• Job:
Pick out each line in the data below that contains the string "yang", treating uppercase and lowercase letters as different.

[Transcribed page text]
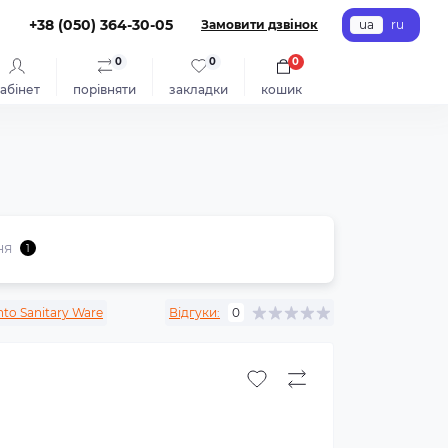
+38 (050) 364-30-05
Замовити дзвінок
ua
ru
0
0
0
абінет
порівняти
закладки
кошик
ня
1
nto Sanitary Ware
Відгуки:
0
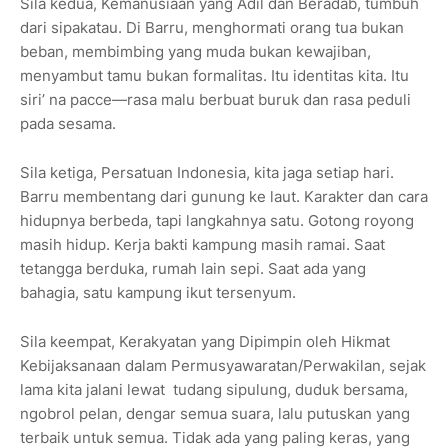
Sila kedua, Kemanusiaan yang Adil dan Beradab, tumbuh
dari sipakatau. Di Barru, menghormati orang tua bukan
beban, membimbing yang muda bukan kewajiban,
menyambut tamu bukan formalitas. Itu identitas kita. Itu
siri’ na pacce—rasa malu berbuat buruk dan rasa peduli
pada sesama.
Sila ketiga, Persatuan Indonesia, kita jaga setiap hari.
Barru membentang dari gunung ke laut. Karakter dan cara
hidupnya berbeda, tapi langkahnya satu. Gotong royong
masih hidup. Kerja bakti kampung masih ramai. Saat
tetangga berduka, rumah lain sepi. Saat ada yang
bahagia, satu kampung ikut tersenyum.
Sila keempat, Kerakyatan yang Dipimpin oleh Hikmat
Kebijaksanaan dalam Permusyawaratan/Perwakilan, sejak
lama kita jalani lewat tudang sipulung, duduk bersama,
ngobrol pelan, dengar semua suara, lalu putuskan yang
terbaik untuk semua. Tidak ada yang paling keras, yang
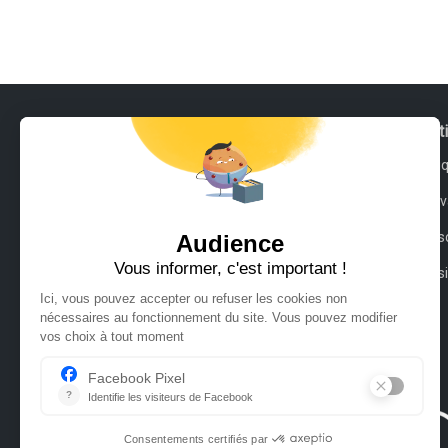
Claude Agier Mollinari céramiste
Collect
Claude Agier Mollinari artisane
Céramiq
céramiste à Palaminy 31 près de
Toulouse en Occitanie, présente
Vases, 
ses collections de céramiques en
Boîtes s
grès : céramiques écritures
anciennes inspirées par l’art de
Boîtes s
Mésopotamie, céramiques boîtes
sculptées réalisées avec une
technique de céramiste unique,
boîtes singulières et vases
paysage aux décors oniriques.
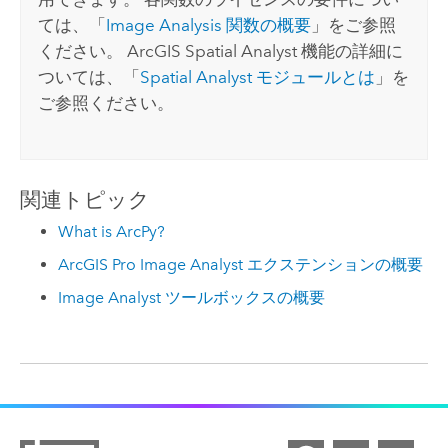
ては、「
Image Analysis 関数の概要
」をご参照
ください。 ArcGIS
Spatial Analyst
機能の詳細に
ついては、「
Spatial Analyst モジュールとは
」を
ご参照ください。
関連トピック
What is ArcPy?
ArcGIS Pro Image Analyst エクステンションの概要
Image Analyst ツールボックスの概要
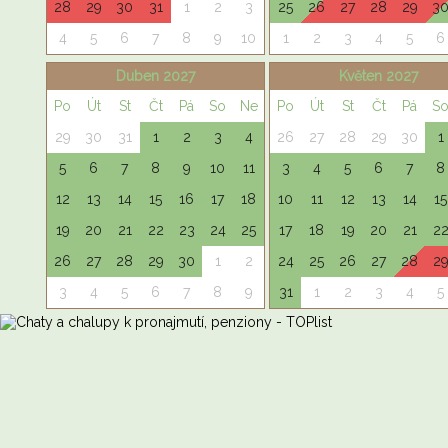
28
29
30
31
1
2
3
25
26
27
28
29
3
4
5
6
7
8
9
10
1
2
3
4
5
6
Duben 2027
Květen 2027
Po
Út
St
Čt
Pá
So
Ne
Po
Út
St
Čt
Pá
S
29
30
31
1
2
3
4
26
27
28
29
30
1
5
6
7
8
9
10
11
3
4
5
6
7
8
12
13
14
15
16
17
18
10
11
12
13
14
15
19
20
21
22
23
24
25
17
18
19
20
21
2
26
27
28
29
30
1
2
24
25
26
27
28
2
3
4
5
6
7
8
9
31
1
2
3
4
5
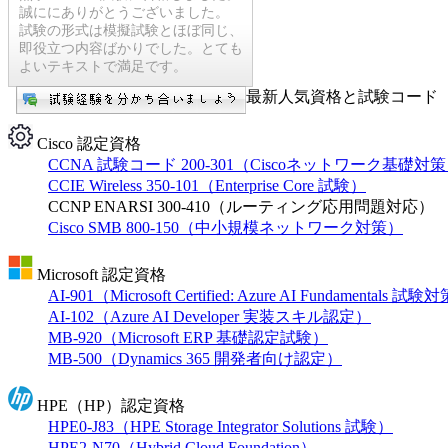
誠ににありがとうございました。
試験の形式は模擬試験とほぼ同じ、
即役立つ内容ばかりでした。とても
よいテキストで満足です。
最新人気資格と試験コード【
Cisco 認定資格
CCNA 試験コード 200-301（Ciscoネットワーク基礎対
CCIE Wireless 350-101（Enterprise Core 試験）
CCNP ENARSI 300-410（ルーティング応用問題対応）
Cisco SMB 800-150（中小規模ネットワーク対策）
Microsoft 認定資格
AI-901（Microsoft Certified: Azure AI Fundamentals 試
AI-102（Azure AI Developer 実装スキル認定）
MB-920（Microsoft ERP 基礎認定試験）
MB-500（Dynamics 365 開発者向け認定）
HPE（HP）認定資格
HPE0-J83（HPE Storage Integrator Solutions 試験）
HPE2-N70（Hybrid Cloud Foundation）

• Task result:
Sila kedua, Kemanusiaan yang Adil dan Beradab, tumbuh
beban, membimbing yang muda bukan kewajiban,
tetangga berduka, rumah lain sepi. Saat ada yang
Sila keempat, Kerakyatan yang Dipimpin oleh Hikmat
ngobrol pelan, dengar semua suara, lalu putuskan yang
terbaik untuk semua. Tidak ada yang paling keras, yang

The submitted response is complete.